It never took off (as far as I know) but Q had an effort that presumably would have required some ML:
The motivating paper can be found here:
Pages 8-15 list all of the 101 alphas. For example, we have expressions like:
Alpha#59: (-1 * Ts_Rank(decay_linear(correlation(IndNeutralize(((vwap * 0.728317) + (vwap *
(1 - 0.728317))), IndClass.industry), volume, 4.25197), 16.2289), 8.19648))
Where did it come from? Is there a "strategic intent" along the lines of that required by the Q fund (https://www.quantopian.com/fund)? Or did a HAL 9000 computer (perhaps with a little human guidance) extract the expression from a database of financial data?
And suppose I then combine 101 of these alphas? How do I articulate a "strategic intent" then? "Uh, well, umm...the machine sorted it out, and it works!"
From the conclusion to the paper:
Technological advances nowadays allow automation of alpha mining. Quantitative trading
alphas are by far the most numerous of available trading signals that can be turned into trading
strategies/portfolios. There are myriad permutations of individual stock holdings in a (dollarneutral)
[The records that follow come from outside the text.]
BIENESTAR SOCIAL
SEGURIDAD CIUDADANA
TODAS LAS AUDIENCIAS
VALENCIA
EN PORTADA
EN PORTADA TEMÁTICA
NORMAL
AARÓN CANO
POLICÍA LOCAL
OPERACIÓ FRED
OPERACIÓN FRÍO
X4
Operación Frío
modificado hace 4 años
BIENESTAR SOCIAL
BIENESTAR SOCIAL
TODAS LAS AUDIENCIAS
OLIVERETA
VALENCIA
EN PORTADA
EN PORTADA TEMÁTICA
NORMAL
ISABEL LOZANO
portfolio of, e.g., 2,000 most liquid U.S. stocks that can result in a positive return on
high- and mid-frequency time horizons. In addition, many of these alphas are ephemeral and
their universe is very fluid. It takes quantitatively sophisticated, technologically well-endowed
and ever-adapting trading operations to mine hundreds of thousands, millions and even billions
of alphas and combine them into a unified “mega-alpha”, which is then traded with an added
bonus of sizeable savings on execution costs due to automatic internal crossing of trades.
We're not talking humans formulating old-school hypotheses and then testing them: "Hmm...I wonder if the price of rice in China is an alpha?" A machine needs to formulate the hypotheses, test them, and then spit out the results. Additionally, if "many of these alphas are ephemeral and their universe is very fluid" again the effort would seem better suited to a machine.
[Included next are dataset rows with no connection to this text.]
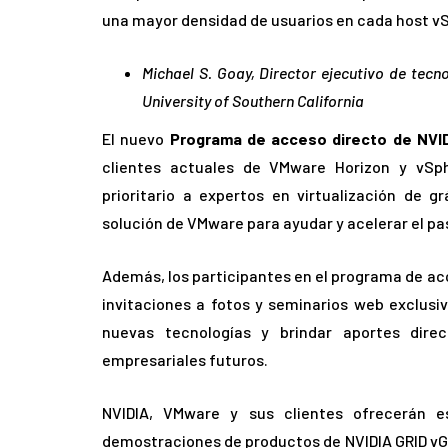
una mayor densidad de usuarios en cada host v
Michael S. Goay, Director ejecutivo de tecno
University of Southern California
El nuevo
Programa de acceso directo de NVI
clientes actuales de VMware Horizon y vSp
prioritario a expertos en virtualización de g
solución de VMware para ayudar y acelerar el p
Además, los participantes en el programa de acc
invitaciones a fotos y seminarios web exclusi
nuevas tecnologías y brindar aportes direc
empresariales futuros.
NVIDIA, VMware y sus clientes ofrecerán e
demostraciones de productos de NVIDIA GRID vG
On http://blog.quantopian.com/a-professional-quant-equity-workflow/, we hear mention of ML, in the context of combining alphas:
Lastly, modern machine learning techniques can capture complex relationships between alphas. Translating your alphas into features and feeding these into a machine learning classifier is a popular vein of research.
However, the use of ML in discovering alphas is not mentioned. The new Alphalens appears to be a manual tool for noodling on individual aphas, versus a function that would plug into a ML algo that would churn over Q datasets, but maybe I'm missing something (https://www.quantopian.com/posts/alphalens-a-new-tool-for-analyzing-alpha-factors).
It would be interesting to hear thoughts from the Q team on this topic. Within the proposed workflow, how would ML be implemented, potentially coupled with high-performance computing (HPC)? Is this combination viewed as a natural evolution for Q? If so, what might the platform look like?